Set of tasks:
[1] Using the bass-driver discussion below, decide for each statement whether it agrees with the text. Answer yes or no and quote the deciding words. (a) A cone can instantly come to a halt. (b) The reply says the woofers receive only signal components below the crossover frequency. (c) The recipe for punchier bass calls for a heavy cone.
[2] Please explain in one to three sentences why, according to the reply in the bass-driver discussion below, the woofers are never required to start or stop instantaneously.
[3] In the bass-driver discussion below, what two things determine cone acceleration and deceleration?
*** Page text ***
If the tone generator is switched off do both bass drivers come to an immediate stop? Do they both stop at the same time?

If the tone generator is then switched on again, do both drivers instantaneously produce the tone? Do they each produce the tone at precisely the same moment?

Surely Newton's laws apply to drive units. A cone cannot instantaneously go from stationary to full harmonic motion, nor can it instantly come to a halt. Cone acceleration and deceleration are both functions of the cone's moving mass and the forces acting upon that mass.

Am I missing something obvious here or will some bass drivers sound "faster" than others depending on their ability to accelerate and decelerate?

Steve

You are right, but the point is that in an actual installation this does not happen. There are the xover and mid/tweeter, and they will receive the fast edges. Both woofers in your example will only receive the signal components below the xover frequency (simplified, I know, but the principle is OK), so they are never required to start/stop instantaneously.

Jan Didden
 
punchier bass, a recepy

choose a woofer with:
a) lightweight cone
b) powerfull magnet (big BL)
*** End of Page text ***
*** Supplied information ***
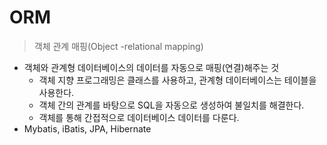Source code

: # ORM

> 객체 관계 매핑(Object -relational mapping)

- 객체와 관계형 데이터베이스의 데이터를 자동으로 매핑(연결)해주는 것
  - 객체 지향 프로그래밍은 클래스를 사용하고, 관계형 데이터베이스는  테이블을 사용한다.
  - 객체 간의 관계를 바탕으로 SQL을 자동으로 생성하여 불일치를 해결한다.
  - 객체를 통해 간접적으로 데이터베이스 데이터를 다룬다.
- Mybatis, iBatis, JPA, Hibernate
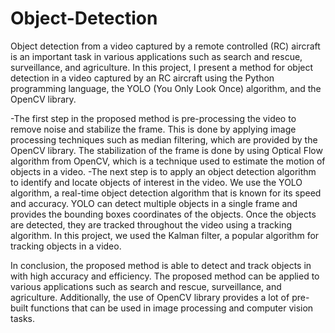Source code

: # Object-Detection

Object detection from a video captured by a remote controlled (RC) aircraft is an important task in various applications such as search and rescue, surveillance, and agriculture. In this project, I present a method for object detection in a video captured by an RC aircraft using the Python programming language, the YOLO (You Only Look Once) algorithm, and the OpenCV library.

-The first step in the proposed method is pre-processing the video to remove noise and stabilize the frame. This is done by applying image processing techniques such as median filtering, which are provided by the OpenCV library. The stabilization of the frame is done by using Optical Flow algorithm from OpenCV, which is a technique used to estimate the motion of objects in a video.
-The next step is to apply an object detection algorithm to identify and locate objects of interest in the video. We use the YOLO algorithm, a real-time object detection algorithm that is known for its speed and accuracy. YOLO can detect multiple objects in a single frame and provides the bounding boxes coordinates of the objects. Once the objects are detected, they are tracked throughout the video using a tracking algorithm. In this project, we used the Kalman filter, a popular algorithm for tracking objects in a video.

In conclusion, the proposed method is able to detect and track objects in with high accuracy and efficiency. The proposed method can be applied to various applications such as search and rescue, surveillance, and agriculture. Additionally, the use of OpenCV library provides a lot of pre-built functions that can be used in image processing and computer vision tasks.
*** End of Supplied information ***
Your written answers:
[1]
(a) No: "nor can it instantly come to a halt."
(b) Yes: "Both woofers in your example will only receive the signal components below the xover frequency"
(c) No: "a) lightweight cone"

[2] In an actual installation, the crossover and the mid/tweeter receive the fast edges. The woofers receive only the signal components below the crossover frequency, so they never have to start or stop instantaneously.

[3] The cone's moving mass and the forces acting upon that mass.